What the exercise asks: Please give the lines below again, replacing every "city" with "town" and changing nothing else. Leave the pictures out of your answer.

The records:
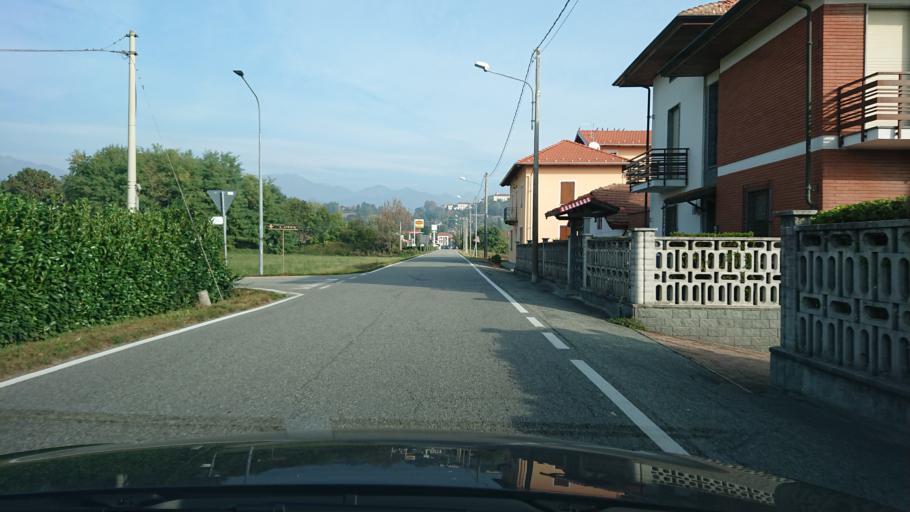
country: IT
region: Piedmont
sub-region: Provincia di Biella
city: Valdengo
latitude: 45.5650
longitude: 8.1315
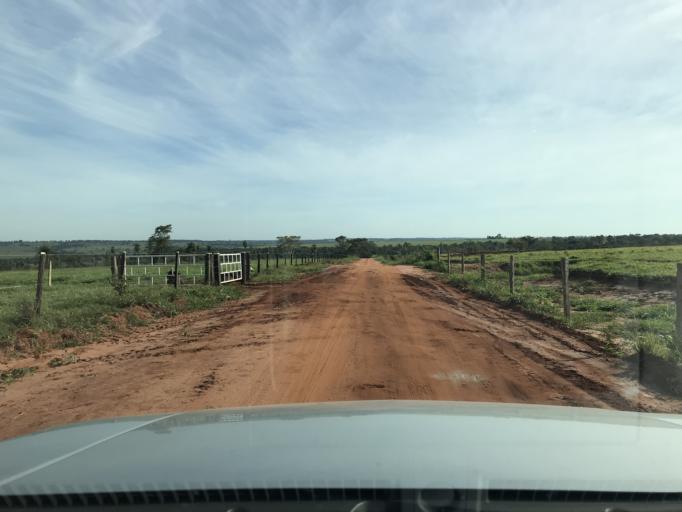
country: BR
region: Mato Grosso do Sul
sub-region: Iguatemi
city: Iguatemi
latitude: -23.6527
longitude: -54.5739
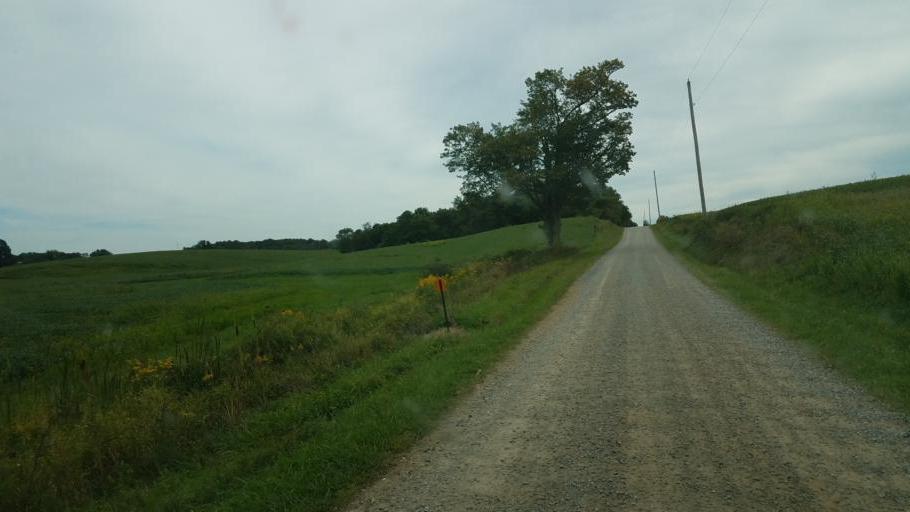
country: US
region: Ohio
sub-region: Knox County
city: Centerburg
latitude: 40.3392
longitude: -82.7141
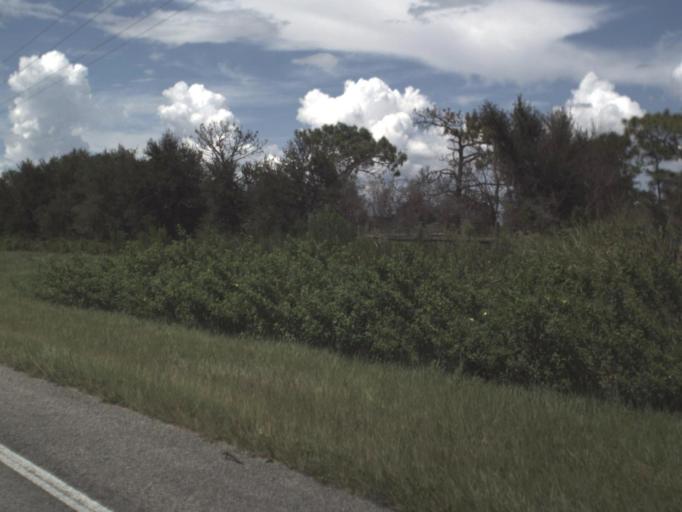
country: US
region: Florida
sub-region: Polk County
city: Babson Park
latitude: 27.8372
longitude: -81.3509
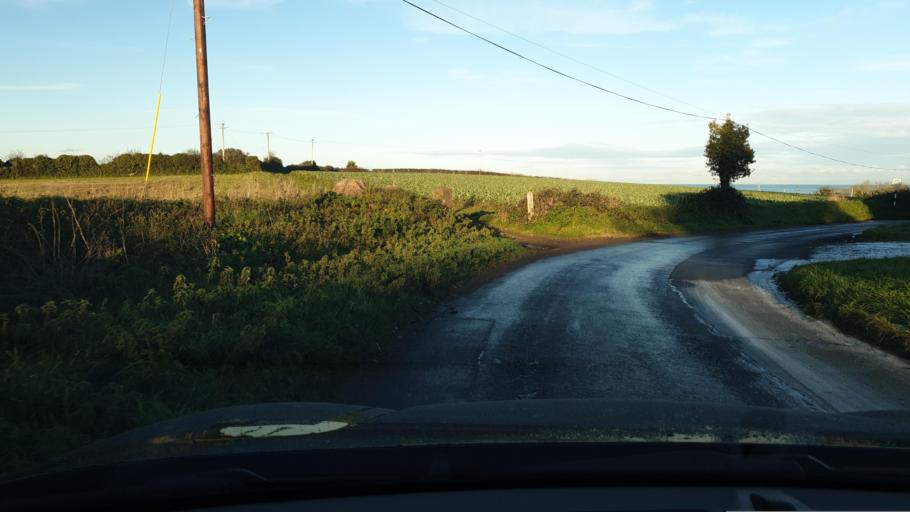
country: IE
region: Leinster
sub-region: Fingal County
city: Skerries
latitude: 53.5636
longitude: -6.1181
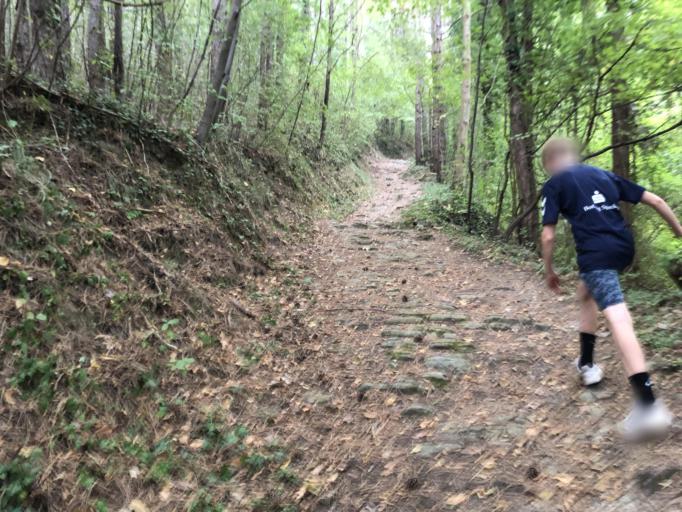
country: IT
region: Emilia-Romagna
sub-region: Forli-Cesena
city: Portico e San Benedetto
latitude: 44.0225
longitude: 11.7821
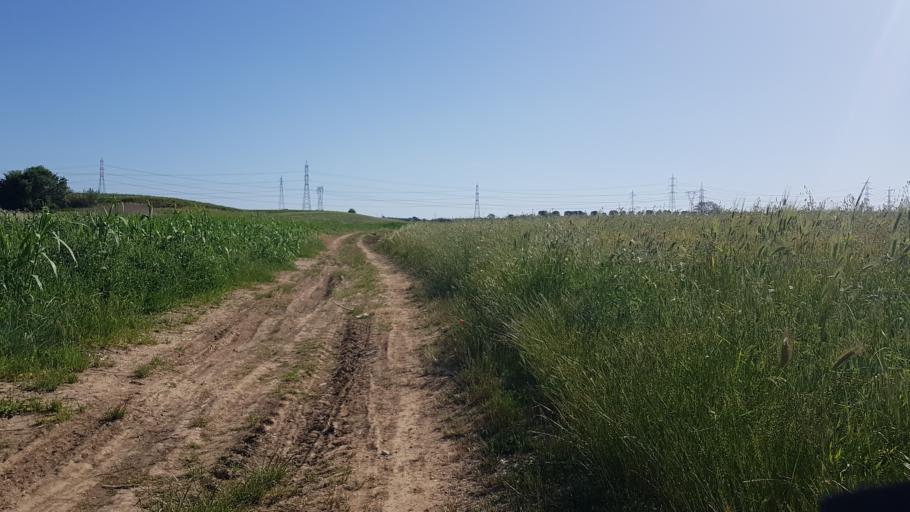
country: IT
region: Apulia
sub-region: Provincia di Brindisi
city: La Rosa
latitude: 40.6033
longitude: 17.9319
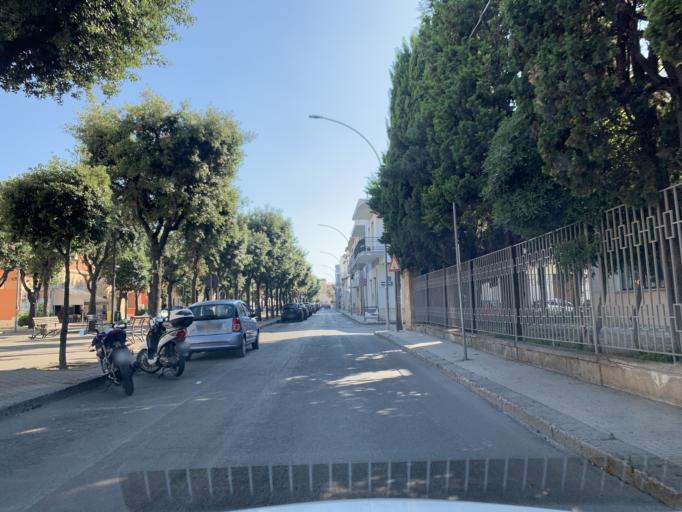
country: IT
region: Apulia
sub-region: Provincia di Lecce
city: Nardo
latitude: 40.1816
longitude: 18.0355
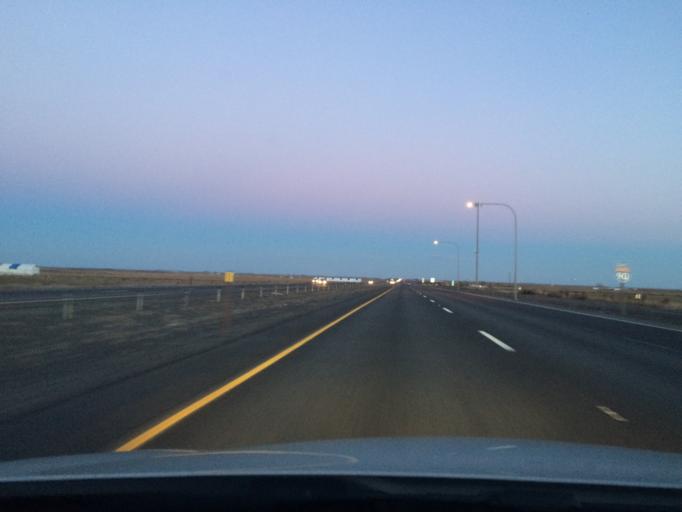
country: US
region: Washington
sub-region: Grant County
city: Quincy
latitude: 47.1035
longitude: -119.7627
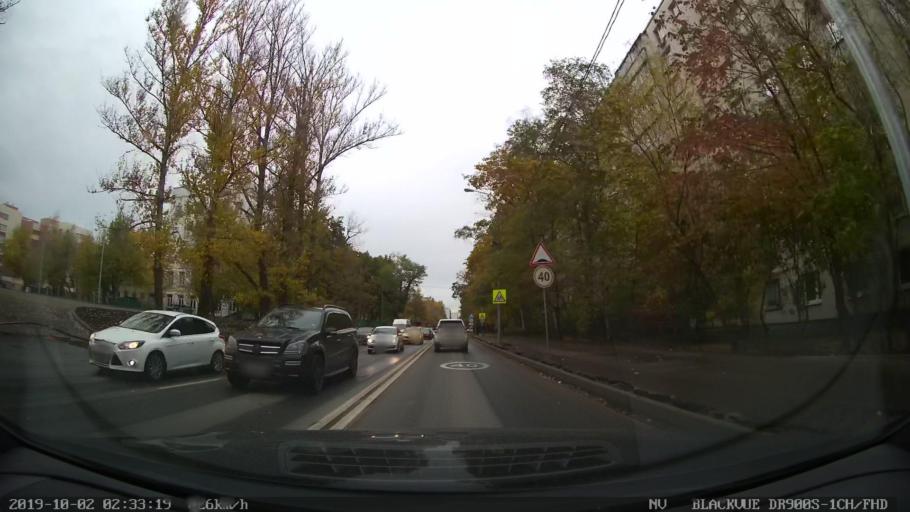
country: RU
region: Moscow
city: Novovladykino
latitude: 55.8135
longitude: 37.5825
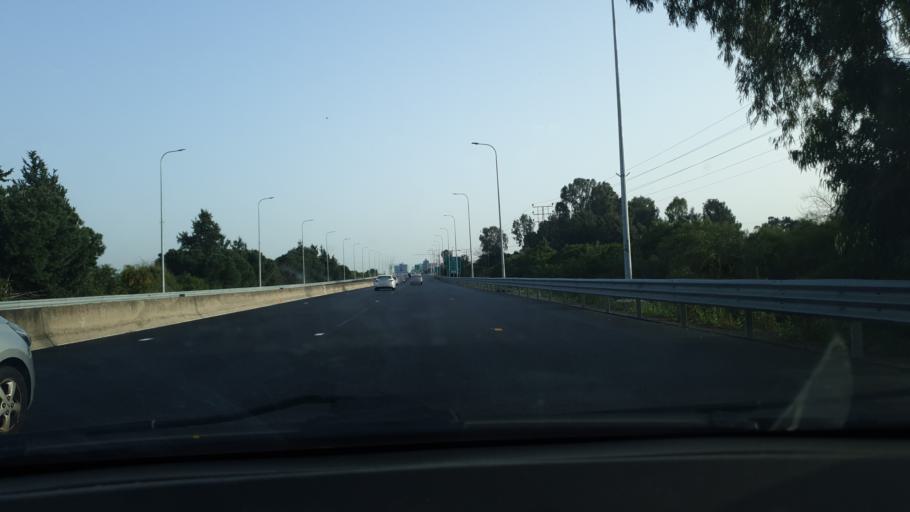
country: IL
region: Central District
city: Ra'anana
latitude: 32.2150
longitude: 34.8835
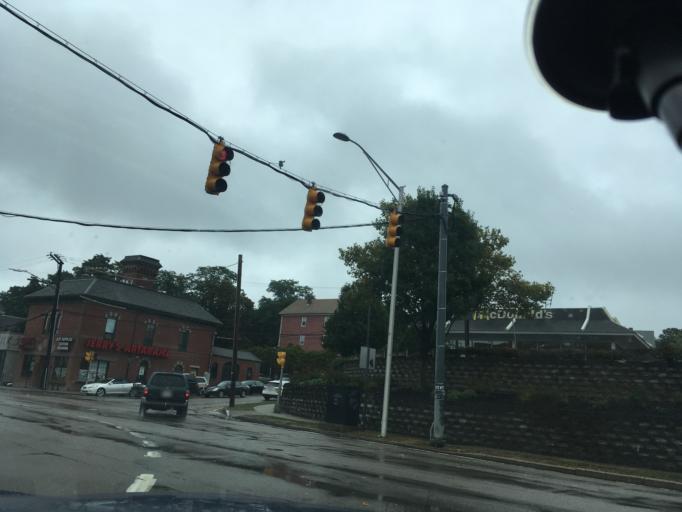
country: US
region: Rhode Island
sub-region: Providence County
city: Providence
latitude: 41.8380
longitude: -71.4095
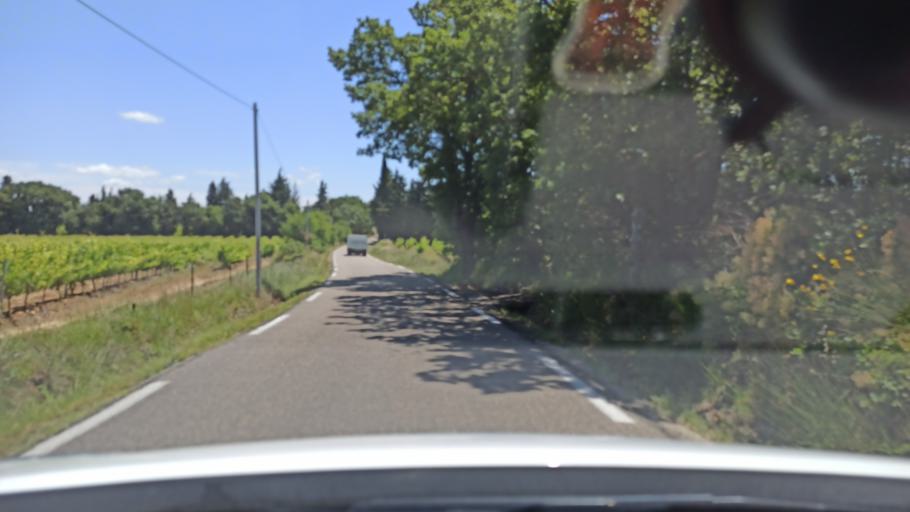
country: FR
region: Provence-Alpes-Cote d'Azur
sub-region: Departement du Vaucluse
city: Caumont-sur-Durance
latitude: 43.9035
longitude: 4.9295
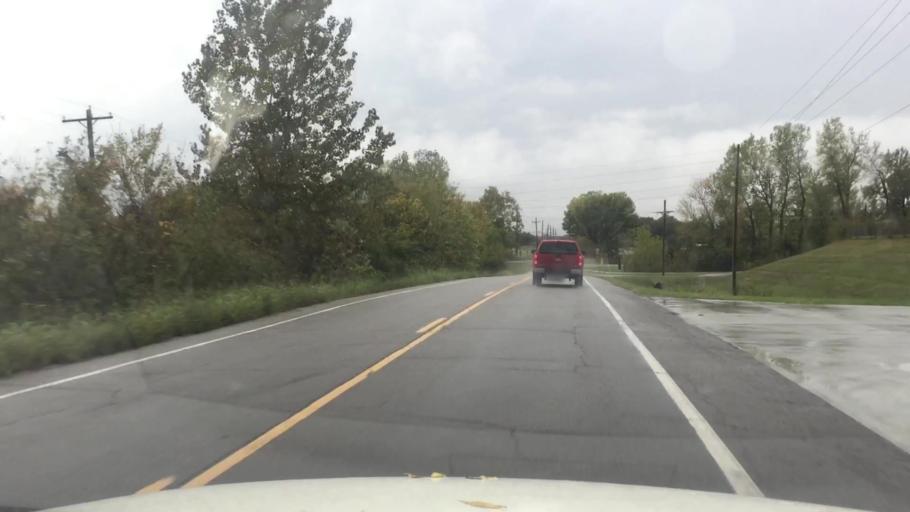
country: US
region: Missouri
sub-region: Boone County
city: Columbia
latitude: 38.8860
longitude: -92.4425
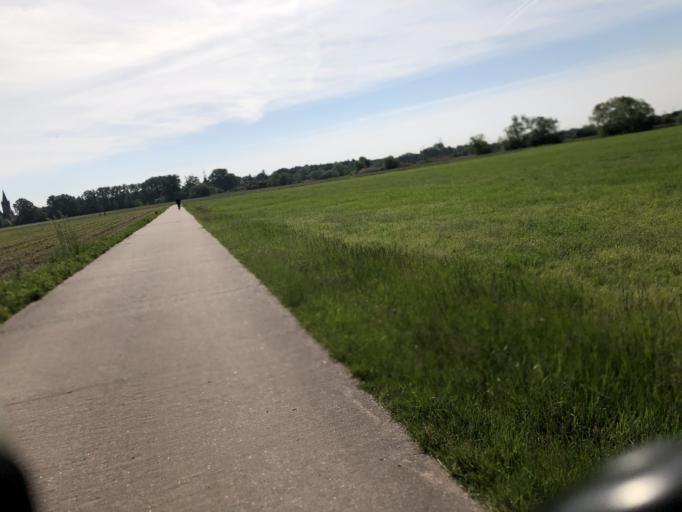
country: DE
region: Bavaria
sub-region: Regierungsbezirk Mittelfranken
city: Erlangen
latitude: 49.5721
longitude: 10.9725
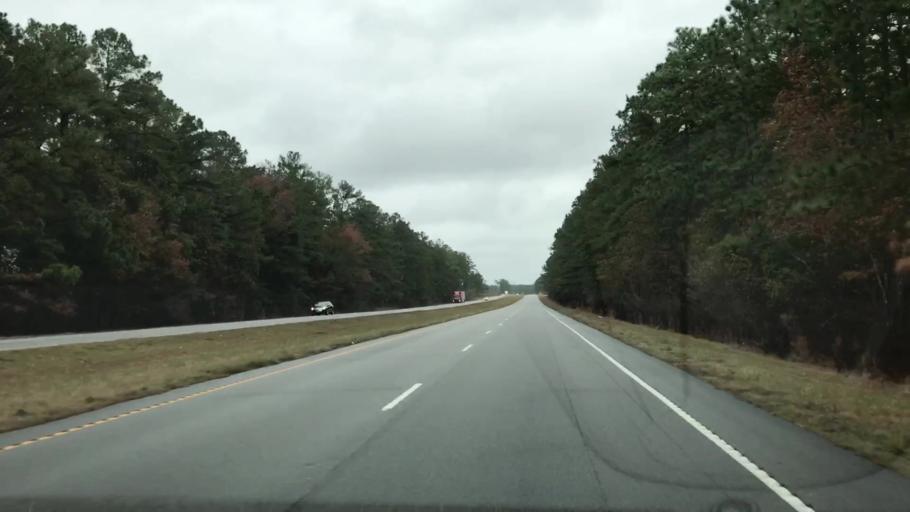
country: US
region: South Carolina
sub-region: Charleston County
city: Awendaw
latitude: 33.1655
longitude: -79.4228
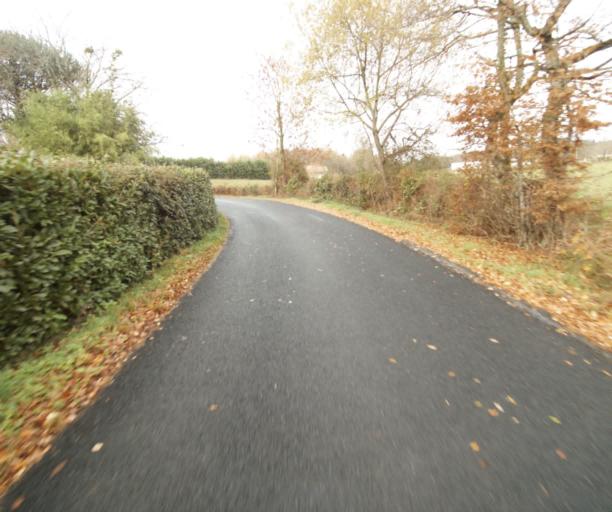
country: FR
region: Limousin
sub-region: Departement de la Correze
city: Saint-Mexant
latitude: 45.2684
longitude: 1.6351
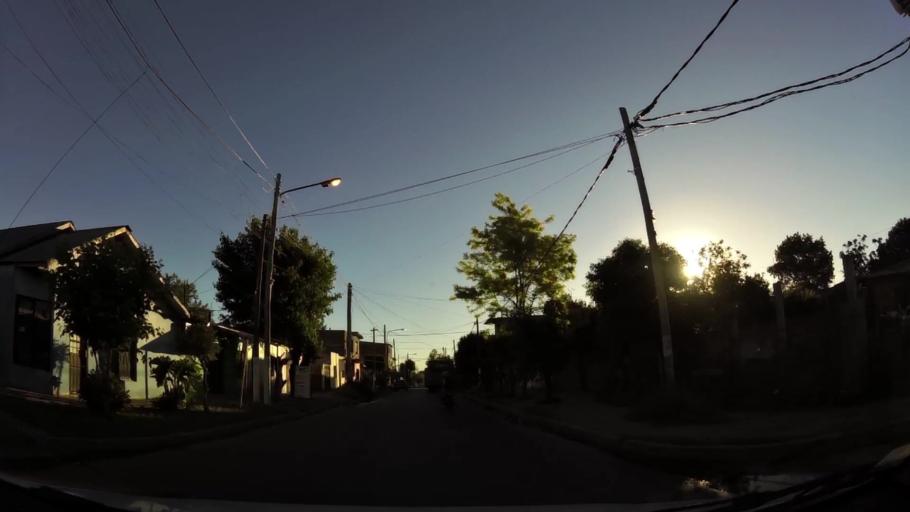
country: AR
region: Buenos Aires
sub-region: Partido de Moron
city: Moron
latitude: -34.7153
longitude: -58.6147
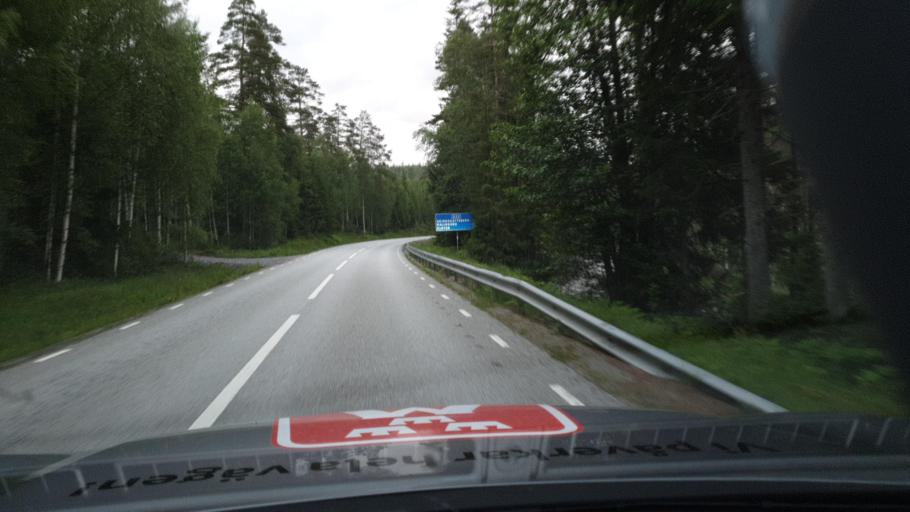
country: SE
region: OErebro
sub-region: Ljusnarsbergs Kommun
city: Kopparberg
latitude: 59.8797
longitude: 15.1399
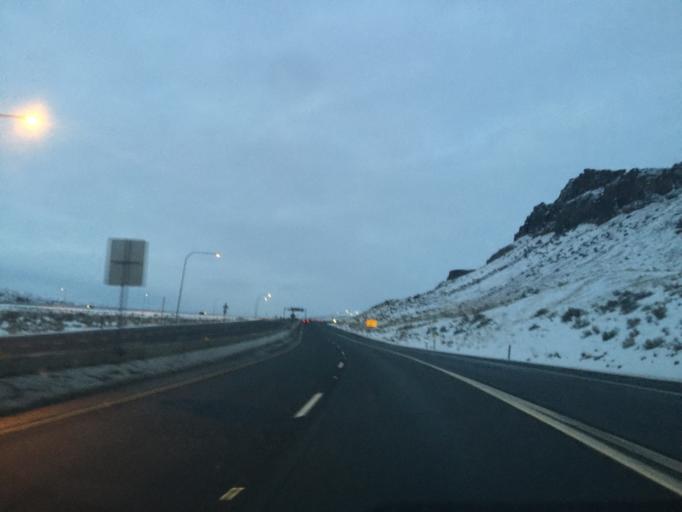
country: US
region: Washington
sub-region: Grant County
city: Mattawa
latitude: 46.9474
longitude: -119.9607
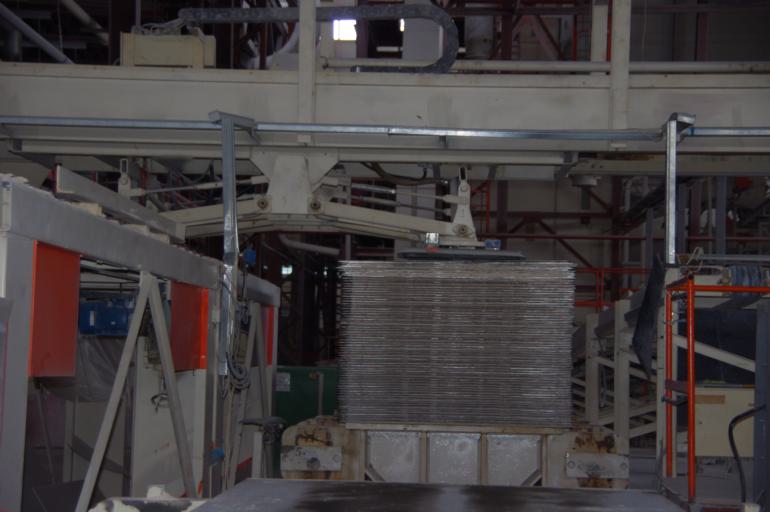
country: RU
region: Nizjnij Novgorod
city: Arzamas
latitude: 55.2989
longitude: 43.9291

Response below:
country: IT
region: Piedmont
sub-region: Provincia di Biella
town: Valdengo
latitude: 45.5650
longitude: 8.1315
country: BR
region: Mato Grosso do Sul
sub-region: Iguatemi
town: Iguatemi
latitude: -23.6527
longitude: -54.5739
country: US
region: Ohio
sub-region: Knox County
town: Centerburg
latitude: 40.3392
longitude: -82.7141
country: US
region: Florida
sub-region: Polk County
town: Babson Park
latitude: 27.8372
longitude: -81.3509
country: IE
region: Leinster
sub-region: Fingal County
town: Skerries
latitude: 53.5636
longitude: -6.1181
country: IT
region: Emilia-Romagna
sub-region: Forli-Cesena
town: Portico e San Benedetto
latitude: 44.0225
longitude: 11.7821
country: IT
region: Apulia
sub-region: Provincia di Brindisi
town: La Rosa
latitude: 40.6033
longitude: 17.9319
country: IT
region: Apulia
sub-region: Provincia di Lecce
town: Nardo
latitude: 40.1816
longitude: 18.0355
country: US
region: Washington
sub-region: Grant County
town: Quincy
latitude: 47.1035
longitude: -119.7627
country: RU
region: Moscow
town: Novovladykino
latitude: 55.8135
longitude: 37.5825
country: IL
region: Central District
town: Ra'anana
latitude: 32.2150
longitude: 34.8835
country: US
region: Rhode Island
sub-region: Providence County
town: Providence
latitude: 41.8380
longitude: -71.4095
country: FR
region: Provence-Alpes-Cote d'Azur
sub-region: Departement du Vaucluse
town: Caumont-sur-Durance
latitude: 43.9035
longitude: 4.9295
country: US
region: Missouri
sub-region: Boone County
town: Columbia
latitude: 38.8860
longitude: -92.4425
country: DE
region: Bavaria
sub-region: Regierungsbezirk Mittelfranken
town: Erlangen
latitude: 49.5721
longitude: 10.9725
country: US
region: South Carolina
sub-region: Charleston County
town: Awendaw
latitude: 33.1655
longitude: -79.4228
country: FR
region: Limousin
sub-region: Departement de la Correze
town: Saint-Mexant
latitude: 45.2684
longitude: 1.6351
country: AR
region: Buenos Aires
sub-region: Partido de Moron
town: Moron
latitude: -34.7153
longitude: -58.6147
country: SE
region: OErebro
sub-region: Ljusnarsbergs Kommun
town: Kopparberg
latitude: 59.8797
longitude: 15.1399
country: US
region: Washington
sub-region: Grant County
town: Mattawa
latitude: 46.9474
longitude: -119.9607
country: RU
region: Nizjnij Novgorod
town: Arzamas
latitude: 55.2989
longitude: 43.9291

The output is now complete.